**TO DO:**
[1] From the entry on The World Turned Upside Down, list each radical religious group it names.
[2] Transcribe the part of the entry on The World Turned Upside Down that opens with the words "Bhogal & Haydon" and closes with "what he provides.".

The World Turned Upside Down: Radical Ideas During the English Revolution
- Author: Christopher Hill
- Subject: History
- Publisher: Maurice Temple Smith Ltd
- Publication date: 1972
- Publication place: United Kingdom

= The World Turned Upside Down: Radical Ideas During the English Revolution =

1987 book by Christopher Hill

The World Turned Upside Down: Radical Ideas During the English Revolution is a book by the British historian Christopher Hill, published in 1972 and republished many times since. It offers a "history from below" perspective on the English Civil Wars focussing on the ordinary people that participated in radical religious groups such as the Diggers, the Seekers, the Ranters, the Quakers and the Levellers.

Bhogal & Haydon (2017) in their book An Analysis of Christopher Hill's The World Turned Upside Down: Radical Ideas During the English Revolution argue that Hill has inspired and influenced a whole generation of historians in the study of the English Revolution and the approach to be taken. They argue that Hill argues that to be able to understand what the Revolution was really like we need to understand intellectual currents which lay behind many of the actions taken and this is what he provides.

**DATA BLOCK:**
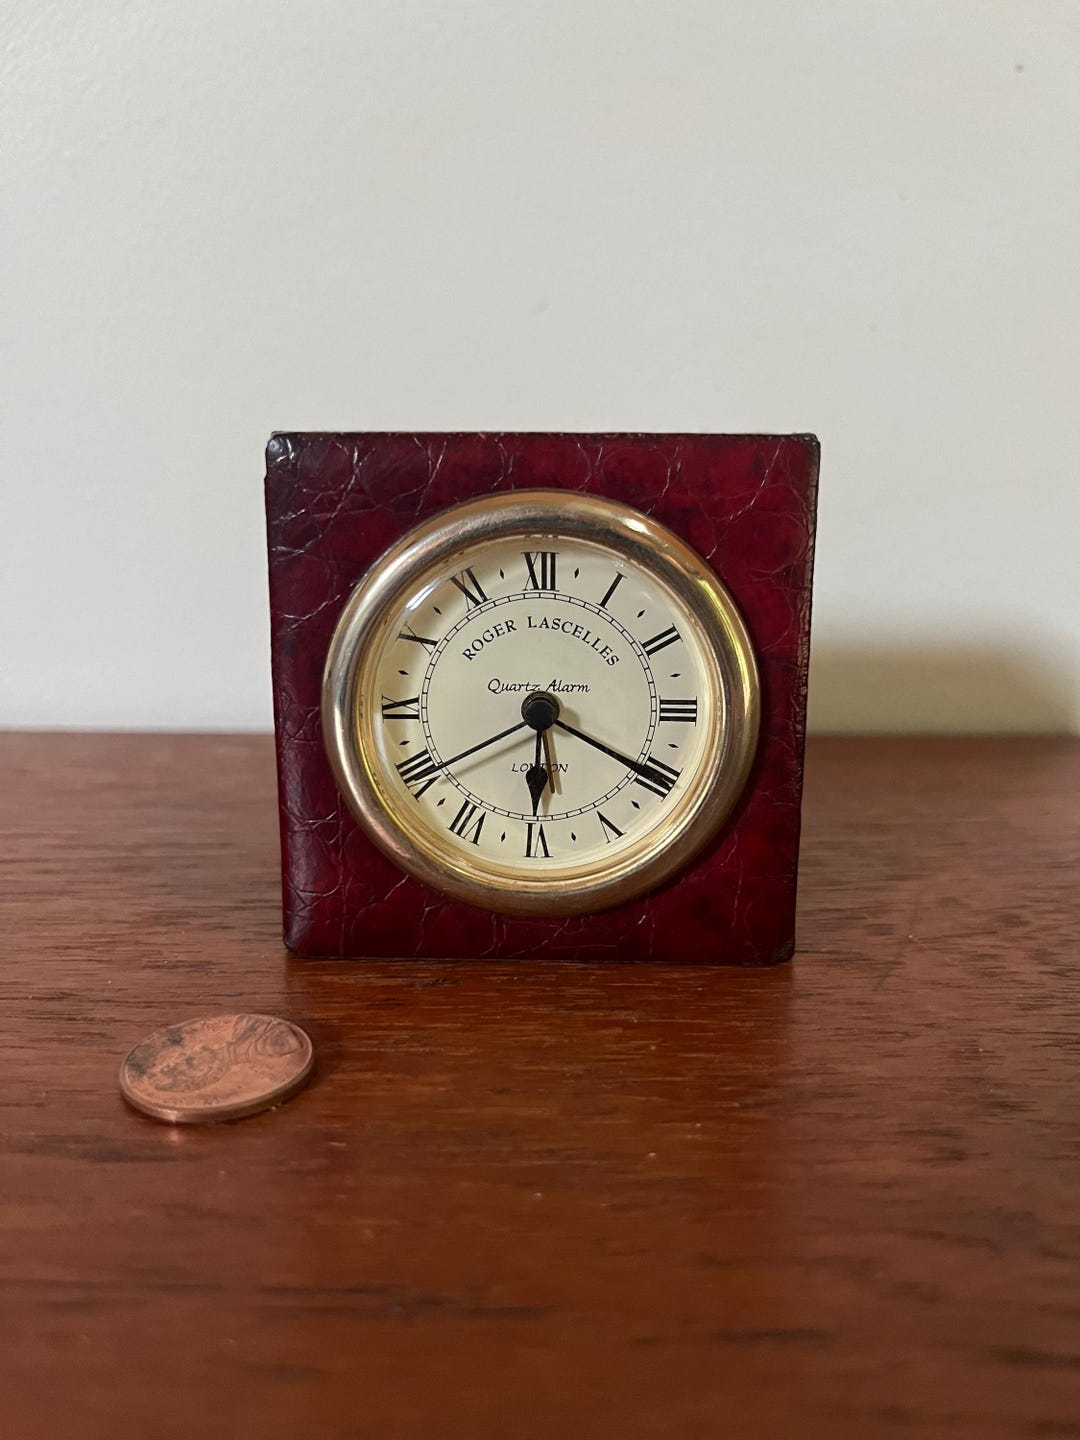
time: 6:20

**EXPECTED RESPONSES:**
[1] the Diggers, the Seekers, the Ranters, the Quakers, the Levellers

[2]
Bhogal & Haydon (2017) in their book An Analysis of Christopher Hill's The World Turned Upside Down: Radical Ideas During the English Revolution argue that Hill has inspired and influenced a whole generation of historians in the study of the English Revolution and the approach to be taken. They argue that Hill argues that to be able to understand what the Revolution was really like we need to understand intellectual currents which lay behind many of the actions taken and this is what he provides.